Imagine eating plain white toast every day of your life for breakfast because of severe food allergies. Now picture coming to the table one morning and finding this:
Those "pancakes" are actually the adorable toast-art creations of Adam Perry, a British musician and dad to two girls, including daughter Scarlett, 10, who’s severely allergic to a lengthy list of foods, including dairy, eggs and nuts.
Breakfast time with the family, who lives just outside of London, means mostly white toast for Scarlett, who's fearful of trying many new foods due to reactions that have led to hospital stays in the past.

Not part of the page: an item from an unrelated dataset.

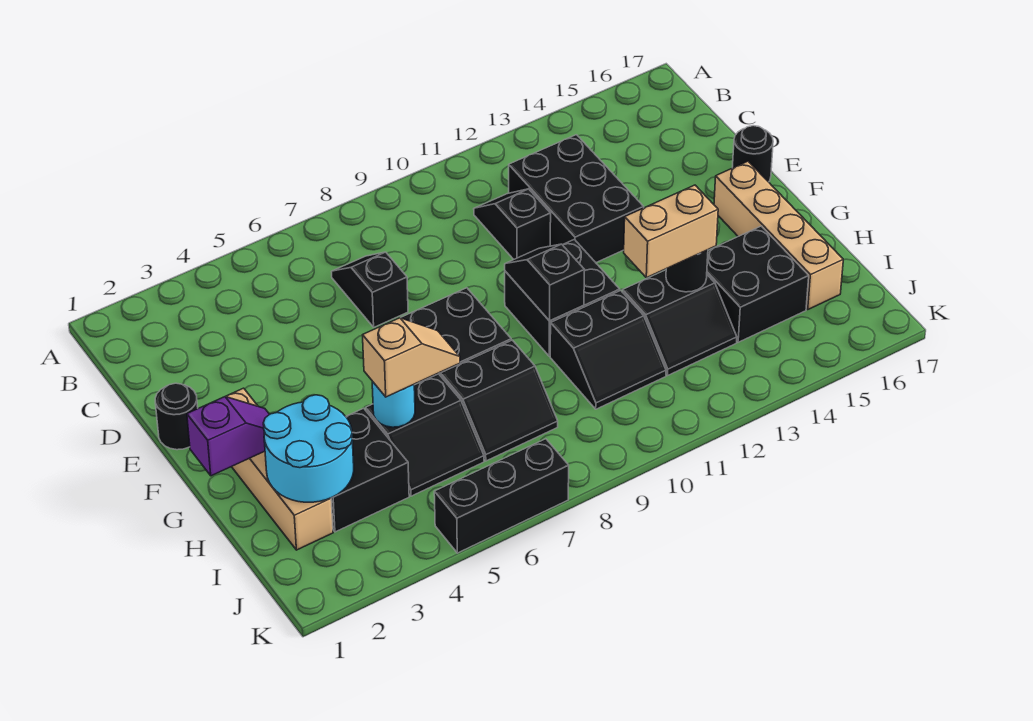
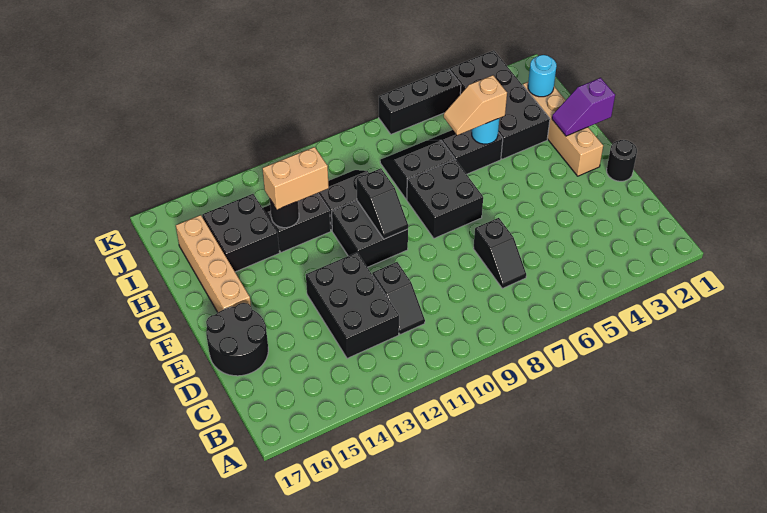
black round brick E17 level 1 -> black round brick D16:E17 level 1
cyan round brick H2:I3 level 2 -> cyan round brick I2 level 2
black brick H3:I4 level 1 -> black brick H3:K4 level 1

In an effort to cheer her up, her father started turning out these works of breakfast art each morning, using only two slices of toast, soy butter and occasionally syrup as "glue." Now, he's at more than 300 sculptures and counting.
"It's actually had a fairly positive effect," Perry told TODAY. "She will try new things now, and has eaten out in restaurants a lot this year. Normally we bring her meal with us, but now she’s prepared to try new stuff within her boundaries."
Not just your average dad, Perry is also the drummer for the band Bloodhound Gang, and travels quite a bit for work. Even when he's away, though, he's dedicated to creating sculptures for Scarlett, which he shares on Instagram. "I always pack my tool kit — my wife makes me," he said.
He takes along a chopping board that his kids made for his birthday, and his signature blue and green plates. "I've taken these all over the world, then went on a trip about two hours from our house, and forgot them," he said. "The band think it's nuts!"
Also essential is his scalpel, which Perry changes the blade on every two to three days. "That's the secret. It has to be super sharp," he said. "Once I cut off the crusts, there's not a great deal of toast left, so my creations are tiny — that's why I use a very sharp scalpel."
He credits his wife, Helen, a creative director, for help in keeping the ideas for daily themes going. So far, he's sculpted everything from cute hedgehogs, robots and ballerinas to iconic landmarks like the Taj Mahal and Eiffel Tower, and even a spot-on relief of President Obama. The couple draw inspiration from current events, like the Rio Olympics, and the mundane, like a recent trip to the dentist.
And, he does it all, as he says, "whilst the kettle boiled."
In the works next? A book project, greeting cards and commissioned pieces, says Perry, an entrepreneur, who also tells us he's working on a big announcement soon.
"All I can say is that it's huge — it's taken on a shape we never dare dreamed it would."